▼▼▼

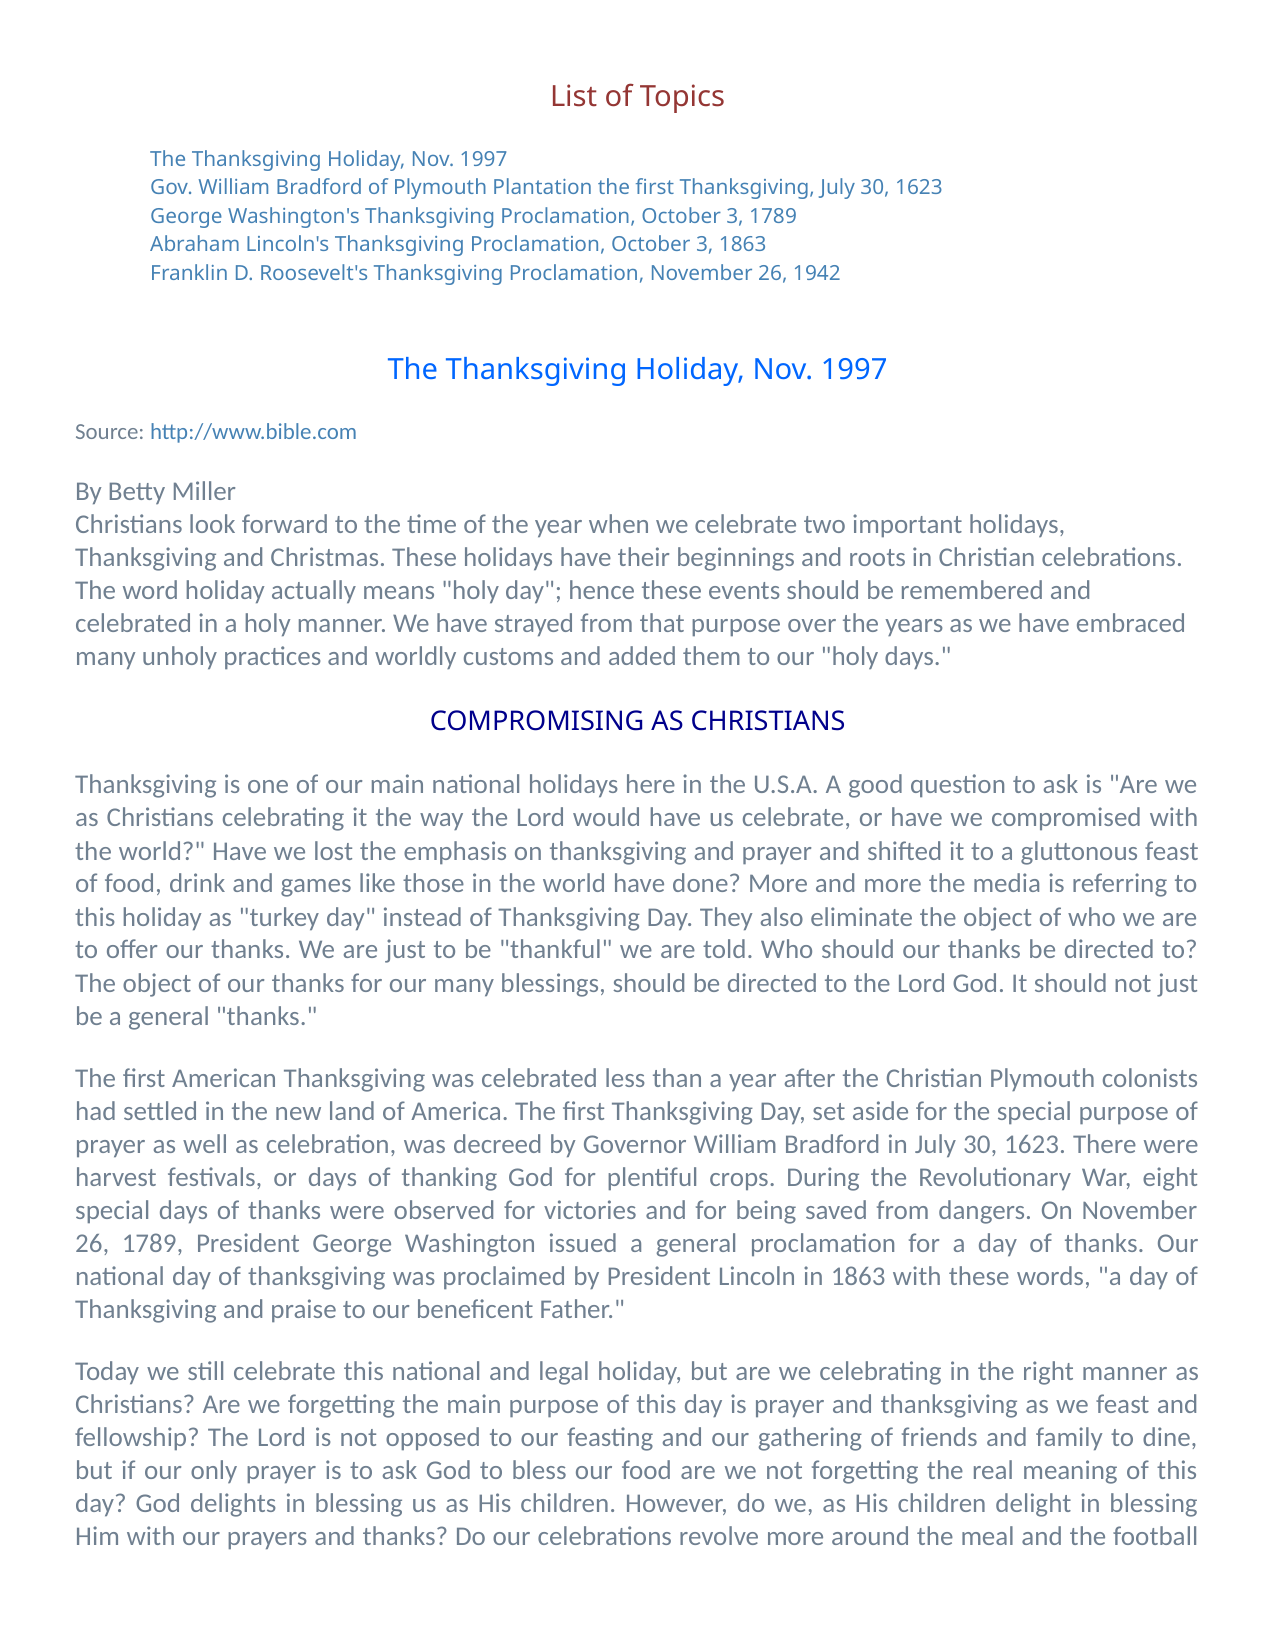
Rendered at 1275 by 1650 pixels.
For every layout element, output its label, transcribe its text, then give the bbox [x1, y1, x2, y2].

subtitle COMPROMISING AS CHRISTIANS [75, 702, 1200, 738]
text Abraham Lincoln's Thanksgiving Proclamation, October 3, 1863 [150, 229, 1200, 258]
text Today we still celebrate this national and legal holiday, but are we celebrating in the right manner as Christians? Are we forgetting the main purpose of this day is prayer and thanksgiving as we feast and fellowship? The Lord is not opposed to our feasting and our gathering of friends and family to dine, but if our only prayer is to ask God to bless our food are we not forgetting the real meaning of this day? God delights in blessing us as His children. However, do we, as His children delight in blessing Him with our prayers and thanks? Do our celebrations revolve more around the meal and the football [75, 1354, 1200, 1552]
text By Betty Miller Christians look forward to the time of the year when we celebrate two important holidays, Thanksgiving and Christmas. These holidays have their beginnings and roots in Christian celebrations. The word holiday actually means "holy day"; hence these events should be remembered and celebrated in a holy manner. We have strayed from that purpose over the years as we have embraced many unholy practices and worldly customs and added them to our "holy days." [75, 474, 1200, 672]
text George Washington's Thanksgiving Proclamation, October 3, 1789 [150, 201, 1200, 229]
text Gov. William Bradford of Plymouth Plantation the first Thanksgiving, July 30, 1623 [150, 172, 1200, 201]
text The first American Thanksgiving was celebrated less than a year after the Christian Plymouth colonists had settled in the new land of America. The first Thanksgiving Day, set aside for the special purpose of prayer as well as celebration, was decreed by Governor William Bradford in July 30, 1623. There were harvest festivals, or days of thanking God for plentiful crops. During the Revolutionary War, eight special days of thanks were observed for victories and for being saved from dangers. On November 26, 1789, President George Washington issued a general proclamation for a day of thanks. Our national day of thanksgiving was proclaimed by President Lincoln in 1863 with these words, "a day of Thanksgiving and praise to our beneficent Father." [75, 1061, 1200, 1325]
text Source: http://www.bible.com [75, 417, 1200, 445]
text Thanksgiving is one of our main national holidays here in the U.S.A. A good question to ask is "Are we as Christians celebrating it the way the Lord would have us celebrate, or have we compromised with the world?" Have we lost the emphasis on thanksgiving and prayer and shifted it to a gluttonous feast of food, drink and games like those in the world have done? More and more the media is referring to this holiday as "turkey day" instead of Thanksgiving Day. They also eliminate the object of who we are to offer our thanks. We are just to be "thankful" we are told. Who should our thanks be directed to? The object of our thanks for our many blessings, should be directed to the Lord God. It should not just be a general "thanks." [75, 768, 1200, 1032]
text Franklin D. Roosevelt's Thanksgiving Proclamation, November 26, 1942 [150, 258, 1200, 286]
subtitle List of Topics [75, 75, 1200, 115]
subtitle The Thanksgiving Holiday, Nov. 1997 [75, 348, 1200, 388]
text The Thanksgiving Holiday, Nov. 1997 [150, 144, 1200, 172]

▲▲▲

Please copy the lines of the listing above, from its first line through the line holding "For every layout", inclusive, and leave the pictures out of your answer.

Rendered at 1275 by 1650 pixels.
For every layout element, output its label, transcribe its text, then give the bbox [x1, y1, x2, y2].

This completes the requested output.